*** Opening SUPPLIED RECORDS ***

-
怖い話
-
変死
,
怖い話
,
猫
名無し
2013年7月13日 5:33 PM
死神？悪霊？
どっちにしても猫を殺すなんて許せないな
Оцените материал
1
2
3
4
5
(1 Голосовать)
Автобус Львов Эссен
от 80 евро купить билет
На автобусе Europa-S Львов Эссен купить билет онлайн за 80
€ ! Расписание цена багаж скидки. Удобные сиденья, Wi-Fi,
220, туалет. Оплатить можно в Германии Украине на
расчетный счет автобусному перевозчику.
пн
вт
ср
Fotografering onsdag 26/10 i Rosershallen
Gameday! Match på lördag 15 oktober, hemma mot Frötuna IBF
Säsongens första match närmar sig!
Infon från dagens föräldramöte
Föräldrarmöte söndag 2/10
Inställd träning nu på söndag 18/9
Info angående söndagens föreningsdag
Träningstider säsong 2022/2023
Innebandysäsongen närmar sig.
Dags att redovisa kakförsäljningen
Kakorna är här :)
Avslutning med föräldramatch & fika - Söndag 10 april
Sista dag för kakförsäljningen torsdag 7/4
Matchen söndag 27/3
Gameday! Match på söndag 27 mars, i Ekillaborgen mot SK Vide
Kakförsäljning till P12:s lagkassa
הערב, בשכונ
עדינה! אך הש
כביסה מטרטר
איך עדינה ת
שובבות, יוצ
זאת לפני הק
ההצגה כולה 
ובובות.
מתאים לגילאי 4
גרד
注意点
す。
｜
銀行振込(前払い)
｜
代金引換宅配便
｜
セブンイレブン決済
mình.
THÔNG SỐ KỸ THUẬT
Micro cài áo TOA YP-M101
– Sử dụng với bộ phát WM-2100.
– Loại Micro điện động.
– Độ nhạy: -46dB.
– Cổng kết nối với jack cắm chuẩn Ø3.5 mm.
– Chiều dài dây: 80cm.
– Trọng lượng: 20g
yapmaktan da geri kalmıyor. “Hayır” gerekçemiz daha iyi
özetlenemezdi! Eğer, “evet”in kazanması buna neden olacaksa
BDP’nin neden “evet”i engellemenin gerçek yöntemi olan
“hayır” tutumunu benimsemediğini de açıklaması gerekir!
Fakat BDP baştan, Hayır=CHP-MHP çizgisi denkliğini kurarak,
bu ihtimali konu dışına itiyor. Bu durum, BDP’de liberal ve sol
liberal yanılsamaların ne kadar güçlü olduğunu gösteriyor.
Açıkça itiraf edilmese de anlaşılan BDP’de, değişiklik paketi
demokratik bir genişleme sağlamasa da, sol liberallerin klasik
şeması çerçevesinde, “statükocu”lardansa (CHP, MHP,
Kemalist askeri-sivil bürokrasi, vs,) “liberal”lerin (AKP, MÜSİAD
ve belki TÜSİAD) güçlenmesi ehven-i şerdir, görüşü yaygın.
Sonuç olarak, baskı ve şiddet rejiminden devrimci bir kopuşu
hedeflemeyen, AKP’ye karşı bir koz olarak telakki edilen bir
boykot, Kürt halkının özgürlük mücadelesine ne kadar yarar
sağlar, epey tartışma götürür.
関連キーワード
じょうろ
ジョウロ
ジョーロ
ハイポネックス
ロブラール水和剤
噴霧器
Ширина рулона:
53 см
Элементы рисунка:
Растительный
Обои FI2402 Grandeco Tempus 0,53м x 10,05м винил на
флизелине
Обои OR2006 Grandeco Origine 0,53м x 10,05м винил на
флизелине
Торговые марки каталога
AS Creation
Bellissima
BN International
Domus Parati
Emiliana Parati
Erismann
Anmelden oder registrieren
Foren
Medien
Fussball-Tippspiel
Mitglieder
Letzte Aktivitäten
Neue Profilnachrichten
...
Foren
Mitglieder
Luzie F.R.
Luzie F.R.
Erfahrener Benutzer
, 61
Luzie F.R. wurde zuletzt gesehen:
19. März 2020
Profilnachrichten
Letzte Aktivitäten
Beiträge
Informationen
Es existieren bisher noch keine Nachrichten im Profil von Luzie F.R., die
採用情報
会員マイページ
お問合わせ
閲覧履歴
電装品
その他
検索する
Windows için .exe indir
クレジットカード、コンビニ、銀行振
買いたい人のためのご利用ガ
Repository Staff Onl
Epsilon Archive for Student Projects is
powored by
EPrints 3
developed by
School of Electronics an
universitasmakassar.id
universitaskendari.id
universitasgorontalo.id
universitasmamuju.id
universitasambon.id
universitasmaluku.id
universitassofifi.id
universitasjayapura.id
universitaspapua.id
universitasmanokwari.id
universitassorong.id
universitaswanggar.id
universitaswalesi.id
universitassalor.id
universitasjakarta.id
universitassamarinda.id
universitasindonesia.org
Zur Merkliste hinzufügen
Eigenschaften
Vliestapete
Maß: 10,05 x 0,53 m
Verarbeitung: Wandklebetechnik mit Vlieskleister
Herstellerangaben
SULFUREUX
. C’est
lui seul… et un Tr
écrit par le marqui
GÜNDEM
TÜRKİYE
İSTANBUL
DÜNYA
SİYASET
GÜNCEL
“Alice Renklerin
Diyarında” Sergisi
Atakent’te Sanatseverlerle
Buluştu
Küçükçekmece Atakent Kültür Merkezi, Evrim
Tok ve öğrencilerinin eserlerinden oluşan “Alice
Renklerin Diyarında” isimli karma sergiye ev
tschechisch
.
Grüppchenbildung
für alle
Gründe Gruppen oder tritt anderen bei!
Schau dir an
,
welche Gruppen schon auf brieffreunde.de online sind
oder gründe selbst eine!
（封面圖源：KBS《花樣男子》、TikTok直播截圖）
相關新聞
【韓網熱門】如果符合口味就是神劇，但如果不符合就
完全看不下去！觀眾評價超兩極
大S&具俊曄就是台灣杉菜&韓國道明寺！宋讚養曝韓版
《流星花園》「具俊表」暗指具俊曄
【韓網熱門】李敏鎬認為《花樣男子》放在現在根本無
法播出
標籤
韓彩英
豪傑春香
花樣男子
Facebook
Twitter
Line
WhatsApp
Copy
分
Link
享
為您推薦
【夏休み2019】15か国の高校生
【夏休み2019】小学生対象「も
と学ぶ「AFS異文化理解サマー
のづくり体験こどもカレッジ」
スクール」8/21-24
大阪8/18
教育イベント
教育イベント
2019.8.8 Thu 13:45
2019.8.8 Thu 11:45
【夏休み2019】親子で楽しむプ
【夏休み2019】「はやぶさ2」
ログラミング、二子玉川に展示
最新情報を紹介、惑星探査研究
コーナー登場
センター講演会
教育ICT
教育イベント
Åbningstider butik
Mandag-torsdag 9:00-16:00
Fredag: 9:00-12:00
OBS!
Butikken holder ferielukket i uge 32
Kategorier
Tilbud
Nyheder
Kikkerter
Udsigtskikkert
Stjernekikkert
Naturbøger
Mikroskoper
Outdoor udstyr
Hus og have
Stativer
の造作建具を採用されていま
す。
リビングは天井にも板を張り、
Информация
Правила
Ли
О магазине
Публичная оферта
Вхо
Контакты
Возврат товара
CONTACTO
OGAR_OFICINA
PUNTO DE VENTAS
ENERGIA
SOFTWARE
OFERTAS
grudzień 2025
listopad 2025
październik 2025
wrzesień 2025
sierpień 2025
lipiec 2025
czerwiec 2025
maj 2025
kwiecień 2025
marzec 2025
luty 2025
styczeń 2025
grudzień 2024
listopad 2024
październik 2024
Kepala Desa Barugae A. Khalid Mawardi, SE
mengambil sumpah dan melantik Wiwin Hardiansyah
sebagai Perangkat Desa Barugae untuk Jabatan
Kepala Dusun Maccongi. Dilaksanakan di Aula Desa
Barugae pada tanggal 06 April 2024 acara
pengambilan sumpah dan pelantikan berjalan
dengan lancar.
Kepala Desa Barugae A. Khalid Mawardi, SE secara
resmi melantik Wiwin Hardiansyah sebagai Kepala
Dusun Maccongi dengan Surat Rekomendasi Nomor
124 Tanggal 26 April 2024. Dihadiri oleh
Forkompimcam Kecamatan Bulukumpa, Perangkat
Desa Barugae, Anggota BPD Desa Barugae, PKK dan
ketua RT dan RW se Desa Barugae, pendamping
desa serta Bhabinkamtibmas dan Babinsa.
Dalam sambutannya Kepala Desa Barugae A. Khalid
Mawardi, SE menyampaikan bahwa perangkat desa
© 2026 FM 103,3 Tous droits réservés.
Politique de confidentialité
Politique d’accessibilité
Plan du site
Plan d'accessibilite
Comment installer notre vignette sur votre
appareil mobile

*** Closing SUPPLIED RECORDS ***

**WHAT IS NEEDED:**
Reproduce verbatim every line of the listing from its first line through the line containing "220, туалет. Оплатить", inclusive of both.

**RESPONSE TO THE TASK:**
-
怖い話
-
変死
,
怖い話
,
猫
名無し
2013年7月13日 5:33 PM
死神？悪霊？
どっちにしても猫を殺すなんて許せないな
Оцените материал
1
2
3
4
5
(1 Голосовать)
Автобус Львов Эссен
от 80 евро купить билет
На автобусе Europa-S Львов Эссен купить билет онлайн за 80
€ ! Расписание цена багаж скидки. Удобные сиденья, Wi-Fi,
220, туалет. Оплатить можно в Германии Украине на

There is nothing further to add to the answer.